> _The problem_
Retype the text in every row below word for word, with the same line breaks. Leave out the pictures.

> _Exercise material_
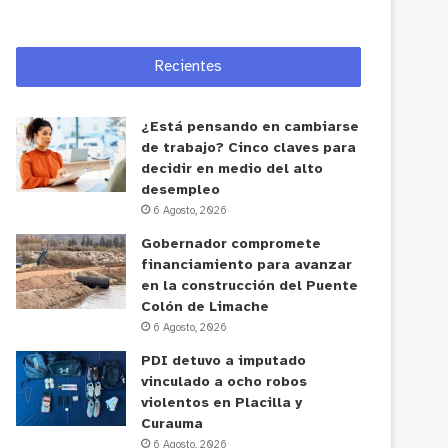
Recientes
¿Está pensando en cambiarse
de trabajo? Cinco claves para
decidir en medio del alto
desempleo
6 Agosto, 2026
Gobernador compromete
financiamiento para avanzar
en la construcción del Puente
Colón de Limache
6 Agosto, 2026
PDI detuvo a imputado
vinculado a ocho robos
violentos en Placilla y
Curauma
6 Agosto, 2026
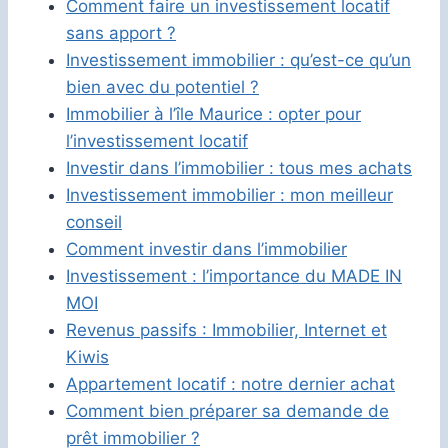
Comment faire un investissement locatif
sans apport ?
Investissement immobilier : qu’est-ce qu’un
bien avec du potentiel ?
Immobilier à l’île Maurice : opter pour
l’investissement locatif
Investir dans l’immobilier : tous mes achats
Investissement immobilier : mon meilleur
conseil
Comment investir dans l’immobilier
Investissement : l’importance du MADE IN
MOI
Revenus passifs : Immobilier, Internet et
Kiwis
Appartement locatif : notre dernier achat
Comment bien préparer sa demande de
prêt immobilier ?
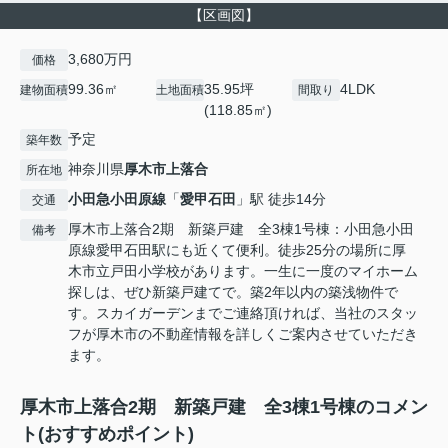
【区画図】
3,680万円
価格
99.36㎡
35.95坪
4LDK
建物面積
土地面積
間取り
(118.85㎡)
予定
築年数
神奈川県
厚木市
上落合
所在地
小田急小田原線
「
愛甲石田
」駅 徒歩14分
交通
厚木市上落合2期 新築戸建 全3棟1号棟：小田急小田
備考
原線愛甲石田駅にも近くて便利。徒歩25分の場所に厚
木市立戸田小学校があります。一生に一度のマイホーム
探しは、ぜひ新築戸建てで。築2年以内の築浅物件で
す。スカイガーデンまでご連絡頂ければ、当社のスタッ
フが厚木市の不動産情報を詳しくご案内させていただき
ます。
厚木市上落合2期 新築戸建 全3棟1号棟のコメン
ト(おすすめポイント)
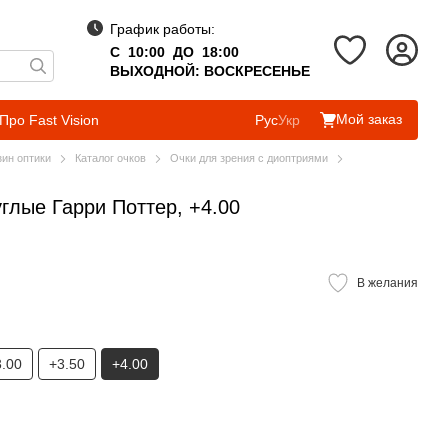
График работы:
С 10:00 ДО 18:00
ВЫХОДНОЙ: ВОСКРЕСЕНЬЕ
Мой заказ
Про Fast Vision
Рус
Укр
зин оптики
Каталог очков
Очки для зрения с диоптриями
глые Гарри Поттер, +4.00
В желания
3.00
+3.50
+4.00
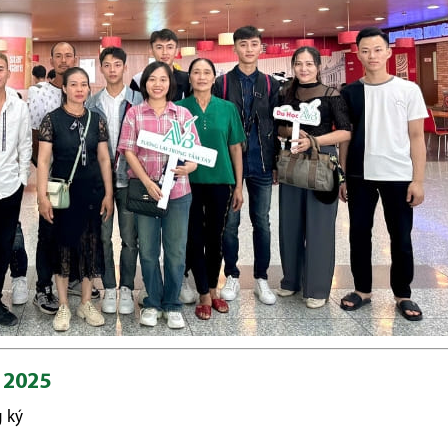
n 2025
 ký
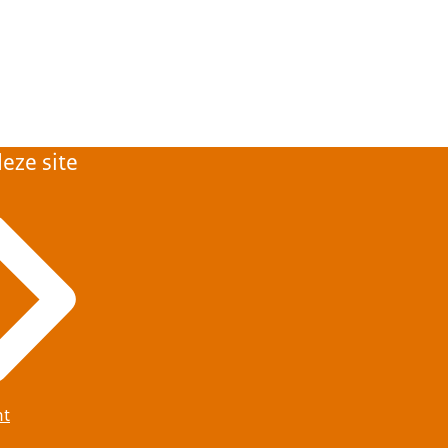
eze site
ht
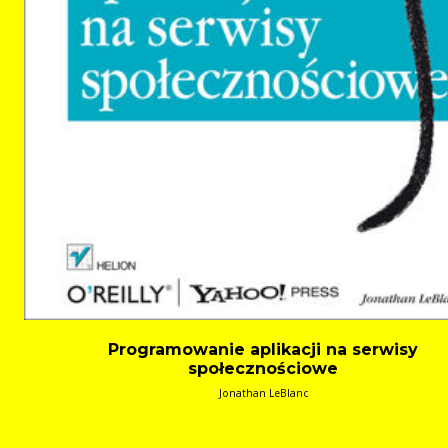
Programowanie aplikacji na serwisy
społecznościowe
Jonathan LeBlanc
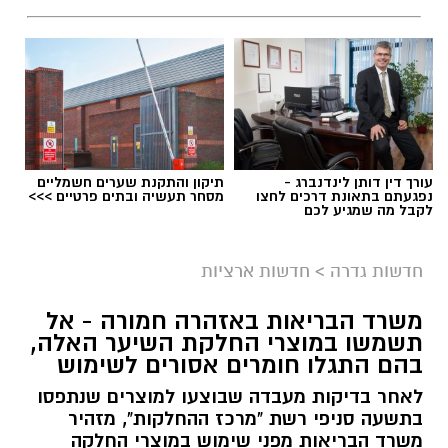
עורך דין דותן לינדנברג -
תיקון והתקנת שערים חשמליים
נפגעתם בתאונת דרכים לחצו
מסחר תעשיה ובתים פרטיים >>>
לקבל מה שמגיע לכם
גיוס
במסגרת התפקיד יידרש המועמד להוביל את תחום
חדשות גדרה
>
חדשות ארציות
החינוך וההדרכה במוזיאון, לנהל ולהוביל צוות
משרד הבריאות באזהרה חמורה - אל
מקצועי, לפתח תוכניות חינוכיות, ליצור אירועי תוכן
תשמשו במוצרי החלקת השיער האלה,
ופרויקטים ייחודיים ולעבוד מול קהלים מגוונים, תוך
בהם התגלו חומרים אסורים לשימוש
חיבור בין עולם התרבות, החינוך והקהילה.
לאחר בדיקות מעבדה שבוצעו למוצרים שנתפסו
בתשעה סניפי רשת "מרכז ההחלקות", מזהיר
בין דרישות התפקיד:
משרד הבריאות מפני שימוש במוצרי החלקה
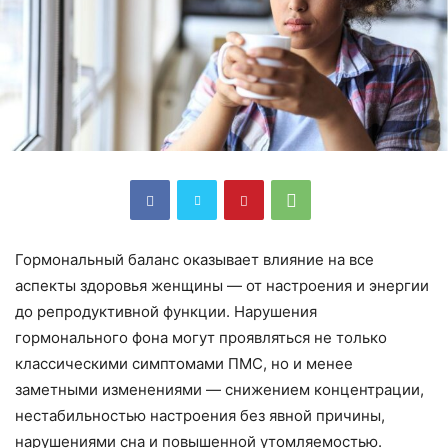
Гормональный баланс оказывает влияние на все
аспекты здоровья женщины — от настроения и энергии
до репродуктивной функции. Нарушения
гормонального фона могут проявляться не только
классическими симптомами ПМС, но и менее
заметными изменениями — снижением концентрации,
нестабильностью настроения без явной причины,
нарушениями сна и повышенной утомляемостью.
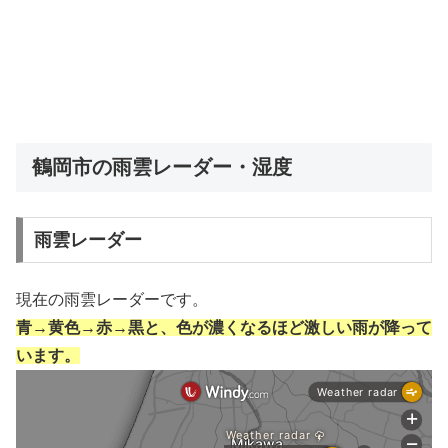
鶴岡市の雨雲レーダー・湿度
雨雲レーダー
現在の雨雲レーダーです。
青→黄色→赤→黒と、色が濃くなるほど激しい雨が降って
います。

> _Task output_
Recientes
¿Está pensando en cambiarse
de trabajo? Cinco claves para
decidir en medio del alto
desempleo
6 Agosto, 2026
Gobernador compromete
financiamiento para avanzar
en la construcción del Puente
Colón de Limache
6 Agosto, 2026
PDI detuvo a imputado
vinculado a ocho robos
violentos en Placilla y
Curauma
6 Agosto, 2026
Comment faire un investissement locatif
sans apport ?
Investissement immobilier : qu’est-ce qu’un
bien avec du potentiel ?
Immobilier à l’île Maurice : opter pour
l’investissement locatif
Investir dans l’immobilier : tous mes achats
Investissement immobilier : mon meilleur
conseil
Comment investir dans l’immobilier
Investissement : l’importance du MADE IN
MOI
Revenus passifs : Immobilier, Internet et
Kiwis
Appartement locatif : notre dernier achat
Comment bien préparer sa demande de
prêt immobilier ?
【区画図】
3,680万円
価格
99.36㎡
35.95坪
4LDK
建物面積
土地面積
間取り
(118.85㎡)
予定
築年数
神奈川県
厚木市
上落合
所在地
小田急小田原線
「
愛甲石田
」駅 徒歩14分
交通
厚木市上落合2期 新築戸建 全3棟1号棟：小田急小田
備考
原線愛甲石田駅にも近くて便利。徒歩25分の場所に厚
木市立戸田小学校があります。一生に一度のマイホーム
探しは、ぜひ新築戸建てで。築2年以内の築浅物件で
す。スカイガーデンまでご連絡頂ければ、当社のスタッ
フが厚木市の不動産情報を詳しくご案内させていただき
ます。
厚木市上落合2期 新築戸建 全3棟1号棟のコメン
ト(おすすめポイント)
График работы:
С 10:00 ДО 18:00
ВЫХОДНОЙ: ВОСКРЕСЕНЬЕ
Мой заказ
Про Fast Vision
Рус
Укр
зин оптики
Каталог очков
Очки для зрения с диоптриями
глые Гарри Поттер, +4.00
В желания
3.00
+3.50
+4.00
n 2025
 ký
eze site
ht
Programowanie aplikacji na serwisy
społecznościowe
Jonathan LeBlanc
עורך דין דותן לינדנברג -
תיקון והתקנת שערים חשמליים
נפגעתם בתאונת דרכים לחצו
מסחר תעשיה ובתים פרטיים >>>
לקבל מה שמגיע לכם
גיוס
במסגרת התפקיד יידרש המועמד להוביל את תחום
חדשות גדרה
>
חדשות ארציות
החינוך וההדרכה במוזיאון, לנהל ולהוביל צוות
משרד הבריאות באזהרה חמורה - אל
מקצועי, לפתח תוכניות חינוכיות, ליצור אירועי תוכן
תשמשו במוצרי החלקת השיער האלה,
ופרויקטים ייחודיים ולעבוד מול קהלים מגוונים, תוך
בהם התגלו חומרים אסורים לשימוש
חיבור בין עולם התרבות, החינוך והקהילה.
לאחר בדיקות מעבדה שבוצעו למוצרים שנתפסו
בתשעה סניפי רשת "מרכז ההחלקות", מזהיר
בין דרישות התפקיד:
משרד הבריאות מפני שימוש במוצרי החלקה
Гормональный баланс оказывает влияние на все
аспекты здоровья женщины — от настроения и энергии
до репродуктивной функции. Нарушения
гормонального фона могут проявляться не только
классическими симптомами ПМС, но и менее
заметными изменениями — снижением концентрации,
нестабильностью настроения без явной причины,
нарушениями сна и повышенной утомляемостью.
鶴岡市の雨雲レーダー・湿度
雨雲レーダー
現在の雨雲レーダーです。
青→黄色→赤→黒と、色が濃くなるほど激しい雨が降って
います。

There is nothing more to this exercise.